An hour earlier, the band (minus rhythm guitarist Brad Whitford, currently on the road) finished a six-song set within the intimate Sunset Strip confines of the Whisky a Go Go, where Aerosmith made their West Coast debut on December 3rd, 1973. Sitting in on guitar for the songs “Mama Kin” and ‘”Train Kept a Rollin'” was Slash, who first met the band as a member of Guns N’ Roses.
The occasion Monday was the announcement for a new Aerosmith world tour, which begins May 14th in Istanbul, Turkey. Slash and his band the Conspirators (with singer Myles Kennedy) will be Aerosmith’s support act on the North American Let Rock Rule Tour beginning July 10th in New York.
Combined with some vivid Aerosmith graffiti seen around Los Angeles (and online footage of Perry wielding a spray can last week), the packed club gig on the Strip was more street-level marketing from the longtime arena rock act. Tyler, in flowing scarves, big shades and a floppy hat, announced: “Ladies and genitals! Welcome to the Whisky! You love this band almost as much as I do . . .”
For Aerosmith, the coming tour is another chance to spread the word on 2012’s Music From Another Dimension!, the band’s first album of new material in 11 years. It debuted at Number Five on the Billboard 200 but didn’t perform at the level the band has come to expect.
“To me the record is still fresh. We haven’t really dug into it and played some of the best songs live,” Perry says. “I think its one of the best records we’ve made in years and years. We got tied up in the whole corporate thing about it not getting promoted. The head of the label left three weeks before the record came out, the whole promotion thing got screwed up. We didn’t really tour behind the record like we usually do.”
Tyler adds, “How refreshing after 10 years to get fucked by your label again. God I missed that.”
“We don’t have to worry about that anymore,” says Perry.
Music From Another Dimension! was Aerosmith’s final album under contract with Columbia Records, their label for most of the band’s career. Bassist Tom Hamilton is excited about the possibilities. “We don’t have a record company now. We’re our own record company,” says Hamilton. “It’s going to be really fun to see what we do that opportunity. I think about it every day.”
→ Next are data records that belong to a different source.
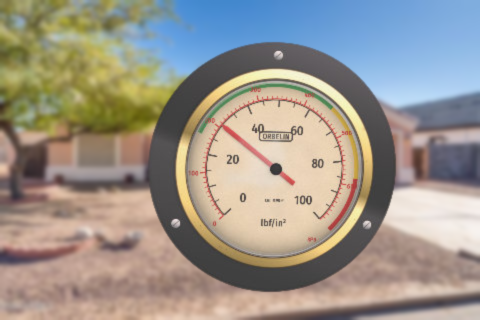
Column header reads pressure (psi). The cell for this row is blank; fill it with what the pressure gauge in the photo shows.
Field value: 30 psi
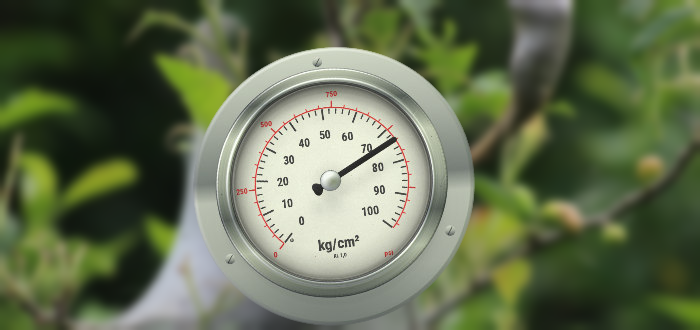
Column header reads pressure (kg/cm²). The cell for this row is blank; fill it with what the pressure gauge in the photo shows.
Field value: 74 kg/cm²
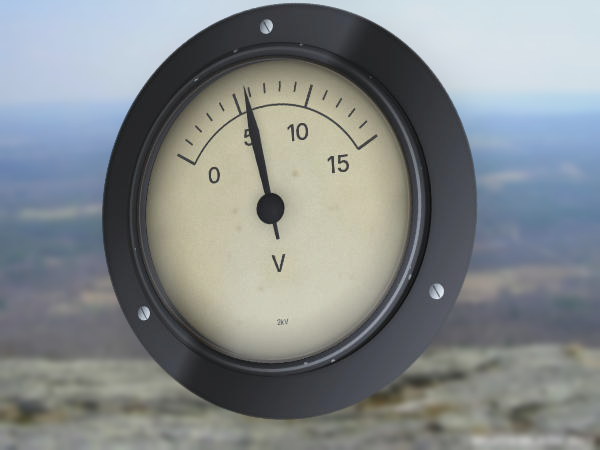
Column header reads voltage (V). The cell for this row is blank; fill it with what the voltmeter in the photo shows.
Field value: 6 V
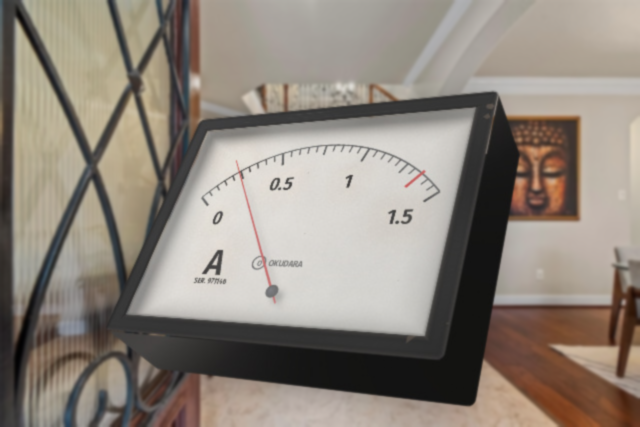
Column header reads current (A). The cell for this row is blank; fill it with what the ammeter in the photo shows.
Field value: 0.25 A
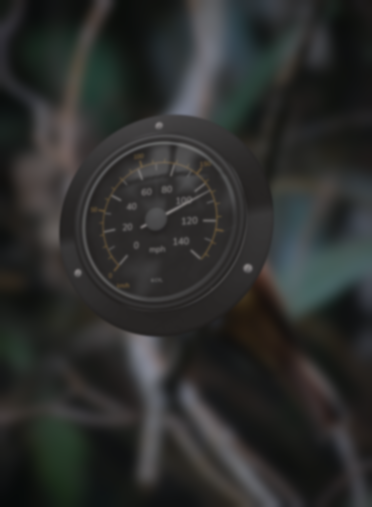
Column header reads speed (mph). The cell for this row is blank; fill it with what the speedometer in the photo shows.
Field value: 105 mph
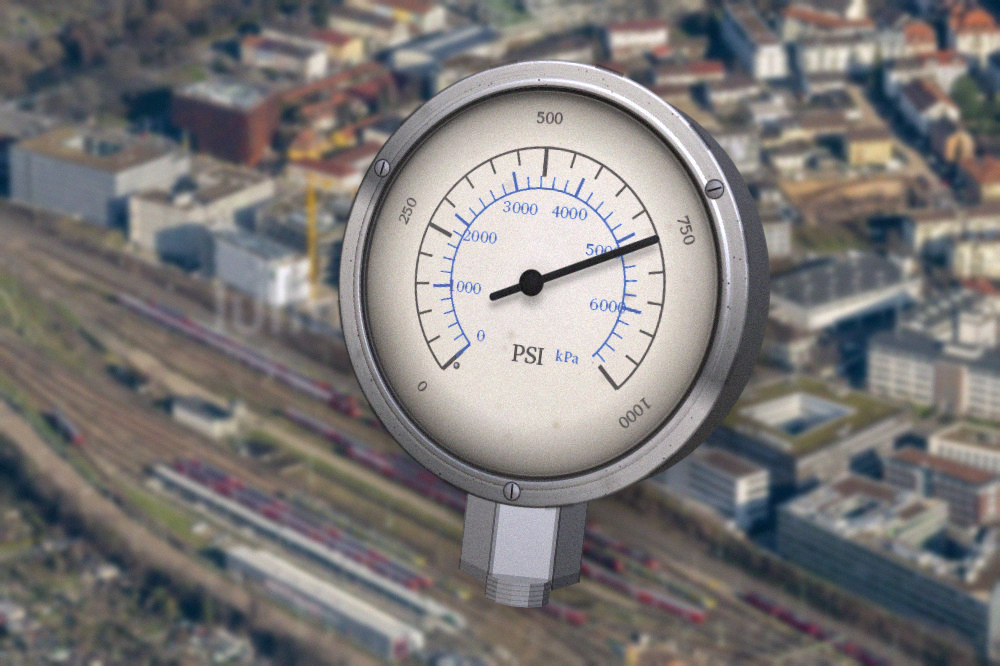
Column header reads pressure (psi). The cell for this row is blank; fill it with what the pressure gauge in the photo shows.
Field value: 750 psi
The band’s set list for the 2014 tour will ebb and flow, depending on the city and venue, and will have to contend with a history that has gone from hard rock to pop ballads and back again. At the Whisky, the band showed itself still ready to erupt with the kind of snarling rock & roll that began their career at the beginning of the Seventies. It’s a tradition Perry says still excites new fans and a younger generation of rockers.
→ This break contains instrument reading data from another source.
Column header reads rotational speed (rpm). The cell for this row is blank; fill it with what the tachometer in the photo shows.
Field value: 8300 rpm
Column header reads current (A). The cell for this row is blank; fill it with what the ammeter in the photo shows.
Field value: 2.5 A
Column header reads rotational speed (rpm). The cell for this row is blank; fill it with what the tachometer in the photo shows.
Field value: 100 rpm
“There are bands out there that want to rock. Jack White hasn’t lost sight of this,” says Perry. “He does some amazing stuff. I heard an instrumental he did just the other day, and sure enough he’s still using old guitars and old amps and just making them sound different.”
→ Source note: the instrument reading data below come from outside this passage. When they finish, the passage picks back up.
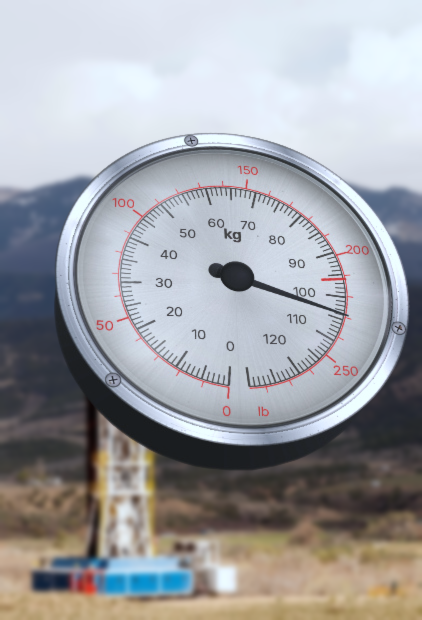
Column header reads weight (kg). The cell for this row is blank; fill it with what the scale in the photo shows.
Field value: 105 kg
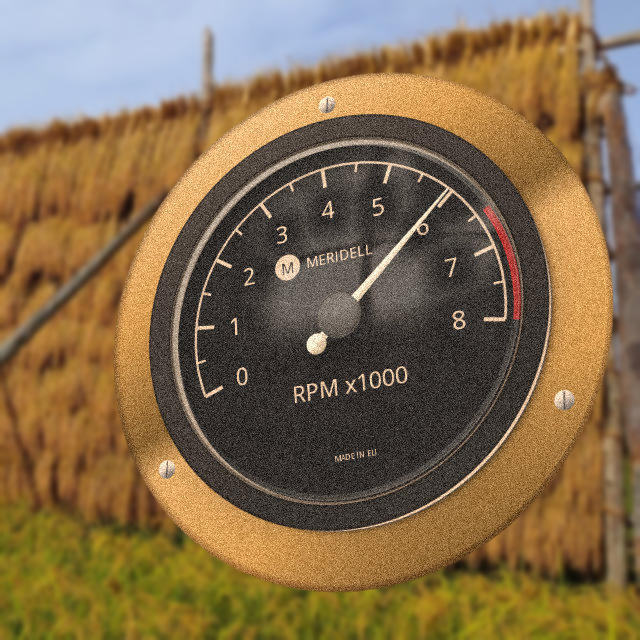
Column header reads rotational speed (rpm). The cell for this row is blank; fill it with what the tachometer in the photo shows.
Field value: 6000 rpm
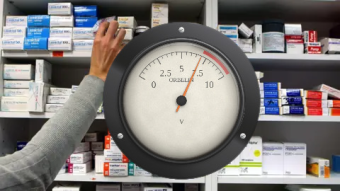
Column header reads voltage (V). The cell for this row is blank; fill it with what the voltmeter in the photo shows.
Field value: 7 V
Adds Tyler, “It’s a thing, it’s a vibe. It’s unlike any other. You cannot sit still listening to that. What was it that pushed our buttons and made us want to write ‘Sweet Emotion’ and things like that? We’re still involved in that. It’s not about the money. It’s about the game and the passion for me. “
Leaning forward, drummer Joey Kramer says, “We’re still doing what we were doing when we were 20 years old we’re still loving the shit out of it. No matter what goes on, whether it’s feuding with one another, things happen to us, personally or as a group, when it comes time to get onstage nothing else matters.”
For Slash, the U.S. tour will be a kind of reunion with a band he first got to know when Aerosmith took a young band called Guns N’ Roses on their first arena tour in 1988. It was also Aerosmith, he says, that was a key influence on his direction as a guitarist after hearing Rocks as a teenager.
“It really became my band,” Slash told Rolling Stone. “It was really sexy grooving hard rock riff-based shit with an out of control singer. It had so much angst and soul to it. It’s really the band that pointed me in a direction when I started playing guitar.”
On that 1988 tour, Aerosmith watched as GN’R grew into a confident arena rock band of peers. “Slash doesn’t make any bones about the influence we had on him,” says Perry. “They turned into a great, great band. They sure made their mark.”